One minute for *any* moodle cron/task job is probably too short ... too often. Many cron jobs/task require more time to complete than 60 seconds allows. Suggest something to the tune of 5 minutes might be more sensible.
Sorry ... don't understand that this means:
"But when all is done, i see that the files are very small, and when I go to the docs, I see that in Moodle 3+
the course files is not backuped."
There is no place, of which I am aware, that the Moodle UI as an Admin level user actually shows all the backup files. There is, however, a report, that indicates if backups were successful and/or the status of automated backups. Is that what you are referring to?
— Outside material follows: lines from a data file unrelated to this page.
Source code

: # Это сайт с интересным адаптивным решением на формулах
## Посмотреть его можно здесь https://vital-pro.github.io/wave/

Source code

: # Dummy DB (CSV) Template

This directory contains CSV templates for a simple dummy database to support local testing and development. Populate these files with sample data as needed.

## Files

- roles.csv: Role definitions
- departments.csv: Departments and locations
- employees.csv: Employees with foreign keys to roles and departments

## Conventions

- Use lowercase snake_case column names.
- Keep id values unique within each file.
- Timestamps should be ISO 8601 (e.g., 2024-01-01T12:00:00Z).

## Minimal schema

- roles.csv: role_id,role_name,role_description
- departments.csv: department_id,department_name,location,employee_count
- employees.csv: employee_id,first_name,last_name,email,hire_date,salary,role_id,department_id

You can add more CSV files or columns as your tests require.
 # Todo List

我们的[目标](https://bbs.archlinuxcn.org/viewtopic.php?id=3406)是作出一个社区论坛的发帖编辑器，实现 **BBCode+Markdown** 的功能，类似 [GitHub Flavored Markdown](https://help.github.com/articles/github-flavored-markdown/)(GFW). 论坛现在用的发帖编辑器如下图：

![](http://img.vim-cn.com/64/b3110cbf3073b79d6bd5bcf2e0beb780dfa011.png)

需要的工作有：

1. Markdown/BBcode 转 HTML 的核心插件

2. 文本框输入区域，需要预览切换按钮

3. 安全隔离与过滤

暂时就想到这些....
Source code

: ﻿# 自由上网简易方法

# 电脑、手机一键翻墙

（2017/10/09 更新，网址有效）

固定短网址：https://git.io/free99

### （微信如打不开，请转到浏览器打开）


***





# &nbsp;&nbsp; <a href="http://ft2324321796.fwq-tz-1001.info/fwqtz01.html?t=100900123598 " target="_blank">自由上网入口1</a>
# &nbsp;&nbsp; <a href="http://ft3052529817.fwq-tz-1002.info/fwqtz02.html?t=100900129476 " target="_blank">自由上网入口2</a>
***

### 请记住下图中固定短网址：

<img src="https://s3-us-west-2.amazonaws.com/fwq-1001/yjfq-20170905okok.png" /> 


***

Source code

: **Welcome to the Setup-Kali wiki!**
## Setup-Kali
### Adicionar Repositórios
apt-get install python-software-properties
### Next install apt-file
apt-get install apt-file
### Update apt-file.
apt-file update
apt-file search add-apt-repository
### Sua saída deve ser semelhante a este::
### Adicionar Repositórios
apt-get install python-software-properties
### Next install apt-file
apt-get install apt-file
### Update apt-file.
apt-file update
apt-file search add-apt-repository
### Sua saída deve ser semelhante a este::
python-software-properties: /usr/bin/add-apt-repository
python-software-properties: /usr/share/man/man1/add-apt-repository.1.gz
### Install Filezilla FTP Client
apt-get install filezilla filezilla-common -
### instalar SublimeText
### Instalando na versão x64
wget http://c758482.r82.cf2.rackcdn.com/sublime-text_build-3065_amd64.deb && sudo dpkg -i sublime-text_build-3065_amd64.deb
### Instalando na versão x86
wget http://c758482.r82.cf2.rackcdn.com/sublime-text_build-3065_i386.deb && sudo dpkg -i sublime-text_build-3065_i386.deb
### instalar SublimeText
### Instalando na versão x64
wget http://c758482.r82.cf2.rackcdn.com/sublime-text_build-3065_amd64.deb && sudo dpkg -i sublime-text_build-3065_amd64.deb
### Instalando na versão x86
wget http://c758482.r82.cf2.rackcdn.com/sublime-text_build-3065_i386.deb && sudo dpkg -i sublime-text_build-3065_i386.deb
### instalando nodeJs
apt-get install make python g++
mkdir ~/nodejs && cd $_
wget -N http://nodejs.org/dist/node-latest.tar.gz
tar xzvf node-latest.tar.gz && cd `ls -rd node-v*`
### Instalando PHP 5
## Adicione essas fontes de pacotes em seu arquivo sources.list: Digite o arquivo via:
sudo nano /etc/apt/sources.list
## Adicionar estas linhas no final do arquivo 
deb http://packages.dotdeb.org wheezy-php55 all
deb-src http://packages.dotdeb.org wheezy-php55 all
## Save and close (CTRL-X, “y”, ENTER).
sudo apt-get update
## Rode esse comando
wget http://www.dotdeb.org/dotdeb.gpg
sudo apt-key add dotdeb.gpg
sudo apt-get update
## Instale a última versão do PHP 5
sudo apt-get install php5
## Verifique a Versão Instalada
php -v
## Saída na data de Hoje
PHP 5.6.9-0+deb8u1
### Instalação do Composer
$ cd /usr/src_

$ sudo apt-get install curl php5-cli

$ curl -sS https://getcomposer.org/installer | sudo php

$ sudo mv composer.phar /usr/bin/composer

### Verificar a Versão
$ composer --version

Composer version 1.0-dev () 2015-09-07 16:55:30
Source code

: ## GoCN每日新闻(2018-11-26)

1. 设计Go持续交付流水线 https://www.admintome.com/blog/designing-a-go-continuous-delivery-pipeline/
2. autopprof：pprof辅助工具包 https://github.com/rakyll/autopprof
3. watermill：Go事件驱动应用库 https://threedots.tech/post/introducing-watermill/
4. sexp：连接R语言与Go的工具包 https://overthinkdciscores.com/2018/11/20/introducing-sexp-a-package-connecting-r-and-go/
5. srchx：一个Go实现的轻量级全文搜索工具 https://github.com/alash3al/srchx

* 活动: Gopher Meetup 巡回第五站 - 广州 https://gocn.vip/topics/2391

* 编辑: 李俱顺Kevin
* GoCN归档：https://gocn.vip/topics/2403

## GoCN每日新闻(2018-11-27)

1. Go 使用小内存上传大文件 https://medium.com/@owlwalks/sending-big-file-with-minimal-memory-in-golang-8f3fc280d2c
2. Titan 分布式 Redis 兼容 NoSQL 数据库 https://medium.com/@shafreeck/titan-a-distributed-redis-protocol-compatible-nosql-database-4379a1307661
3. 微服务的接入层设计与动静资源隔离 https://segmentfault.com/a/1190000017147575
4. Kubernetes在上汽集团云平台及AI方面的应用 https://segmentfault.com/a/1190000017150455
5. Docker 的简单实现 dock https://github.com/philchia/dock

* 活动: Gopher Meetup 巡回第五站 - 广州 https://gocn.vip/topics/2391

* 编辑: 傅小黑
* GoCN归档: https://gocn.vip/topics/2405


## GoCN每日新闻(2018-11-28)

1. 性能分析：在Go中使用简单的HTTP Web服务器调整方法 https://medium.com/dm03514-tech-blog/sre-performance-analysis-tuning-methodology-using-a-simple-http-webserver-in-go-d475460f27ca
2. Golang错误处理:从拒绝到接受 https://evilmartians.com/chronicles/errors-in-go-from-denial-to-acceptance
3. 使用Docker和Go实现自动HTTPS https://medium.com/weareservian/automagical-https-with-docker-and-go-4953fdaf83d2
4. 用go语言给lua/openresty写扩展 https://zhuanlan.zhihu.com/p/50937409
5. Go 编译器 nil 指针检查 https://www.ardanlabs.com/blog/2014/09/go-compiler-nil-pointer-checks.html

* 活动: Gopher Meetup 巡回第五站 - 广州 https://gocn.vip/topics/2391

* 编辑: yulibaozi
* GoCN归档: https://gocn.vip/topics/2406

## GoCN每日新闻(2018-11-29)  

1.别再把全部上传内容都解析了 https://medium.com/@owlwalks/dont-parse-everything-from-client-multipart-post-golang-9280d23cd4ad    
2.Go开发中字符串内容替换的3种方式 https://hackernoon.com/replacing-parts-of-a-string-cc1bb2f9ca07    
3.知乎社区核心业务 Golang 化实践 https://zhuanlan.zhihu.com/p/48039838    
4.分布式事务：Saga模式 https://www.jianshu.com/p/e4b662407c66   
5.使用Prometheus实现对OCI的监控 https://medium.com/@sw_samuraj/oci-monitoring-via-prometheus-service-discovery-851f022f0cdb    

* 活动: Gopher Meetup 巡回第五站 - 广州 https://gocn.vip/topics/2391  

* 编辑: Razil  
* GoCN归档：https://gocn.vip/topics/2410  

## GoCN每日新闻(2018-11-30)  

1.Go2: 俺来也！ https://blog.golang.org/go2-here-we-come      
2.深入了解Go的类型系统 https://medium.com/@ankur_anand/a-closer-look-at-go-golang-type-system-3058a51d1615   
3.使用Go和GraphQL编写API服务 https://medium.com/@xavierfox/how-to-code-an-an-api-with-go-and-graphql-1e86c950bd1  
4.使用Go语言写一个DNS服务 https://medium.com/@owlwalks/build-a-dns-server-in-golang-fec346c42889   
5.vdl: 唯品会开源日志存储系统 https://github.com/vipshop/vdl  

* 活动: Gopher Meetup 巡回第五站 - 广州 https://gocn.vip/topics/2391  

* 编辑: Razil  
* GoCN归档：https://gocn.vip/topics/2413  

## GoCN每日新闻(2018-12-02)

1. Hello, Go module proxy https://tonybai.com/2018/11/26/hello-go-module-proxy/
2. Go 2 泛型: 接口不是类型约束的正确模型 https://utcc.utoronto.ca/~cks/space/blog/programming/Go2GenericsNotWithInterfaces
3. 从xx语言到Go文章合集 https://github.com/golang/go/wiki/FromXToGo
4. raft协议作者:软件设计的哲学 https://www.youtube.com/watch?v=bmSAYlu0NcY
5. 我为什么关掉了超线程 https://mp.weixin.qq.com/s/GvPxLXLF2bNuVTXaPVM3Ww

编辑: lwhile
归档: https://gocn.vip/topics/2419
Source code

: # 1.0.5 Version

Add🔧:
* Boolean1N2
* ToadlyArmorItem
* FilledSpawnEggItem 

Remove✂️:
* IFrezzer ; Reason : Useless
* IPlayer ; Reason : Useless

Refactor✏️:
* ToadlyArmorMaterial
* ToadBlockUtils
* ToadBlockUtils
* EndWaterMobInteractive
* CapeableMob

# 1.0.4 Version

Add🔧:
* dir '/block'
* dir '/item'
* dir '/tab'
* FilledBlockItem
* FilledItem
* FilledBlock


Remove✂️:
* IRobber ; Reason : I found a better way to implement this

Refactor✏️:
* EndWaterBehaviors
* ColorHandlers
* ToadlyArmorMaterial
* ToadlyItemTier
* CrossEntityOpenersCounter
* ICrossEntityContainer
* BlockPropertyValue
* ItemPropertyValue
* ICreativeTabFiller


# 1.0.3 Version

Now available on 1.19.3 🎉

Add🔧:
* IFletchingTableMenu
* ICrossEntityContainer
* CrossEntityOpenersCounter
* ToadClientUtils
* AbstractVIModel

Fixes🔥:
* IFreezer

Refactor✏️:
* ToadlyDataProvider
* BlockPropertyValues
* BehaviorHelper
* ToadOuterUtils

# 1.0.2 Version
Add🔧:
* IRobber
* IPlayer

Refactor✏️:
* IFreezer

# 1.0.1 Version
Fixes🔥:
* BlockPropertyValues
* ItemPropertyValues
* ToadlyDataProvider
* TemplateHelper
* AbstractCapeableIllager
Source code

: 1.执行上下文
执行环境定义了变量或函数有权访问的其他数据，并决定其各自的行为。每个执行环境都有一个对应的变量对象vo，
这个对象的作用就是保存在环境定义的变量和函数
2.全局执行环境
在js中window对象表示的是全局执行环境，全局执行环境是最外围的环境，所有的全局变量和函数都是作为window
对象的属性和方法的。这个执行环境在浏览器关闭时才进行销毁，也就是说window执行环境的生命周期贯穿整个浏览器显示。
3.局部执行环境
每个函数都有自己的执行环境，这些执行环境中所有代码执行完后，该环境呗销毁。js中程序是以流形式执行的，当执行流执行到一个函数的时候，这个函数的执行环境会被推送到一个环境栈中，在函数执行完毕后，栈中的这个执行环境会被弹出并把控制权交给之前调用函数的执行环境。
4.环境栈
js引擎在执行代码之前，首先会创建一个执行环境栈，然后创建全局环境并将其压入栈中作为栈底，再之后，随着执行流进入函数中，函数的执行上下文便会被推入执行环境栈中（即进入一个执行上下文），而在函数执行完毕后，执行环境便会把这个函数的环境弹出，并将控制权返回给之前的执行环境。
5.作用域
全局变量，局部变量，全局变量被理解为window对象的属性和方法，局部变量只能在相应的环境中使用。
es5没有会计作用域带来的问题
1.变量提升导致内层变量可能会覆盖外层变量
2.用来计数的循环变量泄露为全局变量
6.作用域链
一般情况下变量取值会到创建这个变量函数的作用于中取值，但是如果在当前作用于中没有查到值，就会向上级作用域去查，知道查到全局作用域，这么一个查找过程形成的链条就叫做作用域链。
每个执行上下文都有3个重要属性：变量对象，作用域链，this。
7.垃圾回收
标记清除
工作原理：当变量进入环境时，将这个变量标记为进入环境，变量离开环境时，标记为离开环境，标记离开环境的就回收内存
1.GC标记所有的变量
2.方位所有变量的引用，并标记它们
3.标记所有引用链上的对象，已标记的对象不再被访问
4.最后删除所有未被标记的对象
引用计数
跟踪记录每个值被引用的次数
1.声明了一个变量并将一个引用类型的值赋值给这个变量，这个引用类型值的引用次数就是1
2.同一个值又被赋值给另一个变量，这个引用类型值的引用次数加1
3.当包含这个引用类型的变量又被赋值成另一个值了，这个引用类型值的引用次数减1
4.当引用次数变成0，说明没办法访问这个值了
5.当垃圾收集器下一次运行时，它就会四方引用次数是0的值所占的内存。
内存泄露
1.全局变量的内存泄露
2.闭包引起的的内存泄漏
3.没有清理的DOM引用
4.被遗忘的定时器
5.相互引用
On your site: http://yoursite/report/backups/index.php
Have experienced this with one server. Moodle tracks automated backups by writing info to 3 tables. Since the auto backups were failing and I as attempting different combinations/options, was successful in getting a few courses backing up but a couple wouldn't complete when having the automated backups set to cron/task. As a result the tables got messed up ... dates/etc. If your report shows next execution date/time in such a fashion that it will never complete this year (example, next execution set to June 5th and this is already July, you'll have to wait a year before that one might work. So, as a result, I truncated the tables related: mdl_backup_controllers, mdl_backup_courses, and mdl_backup_logs. Truncate means to leave the tables in the database just remove the rows in the tables - the tables contain no data.
That clears all tracking Moodle was doing for backups. It is safe to do.
Then, I doubled checked settings to assure they were set to what I wanted, set automated backups to a sensible time... like 1 AM (not prime time) etc. then waited a day to check. They finally ran and completed successfully and I've not had trouble with that server again.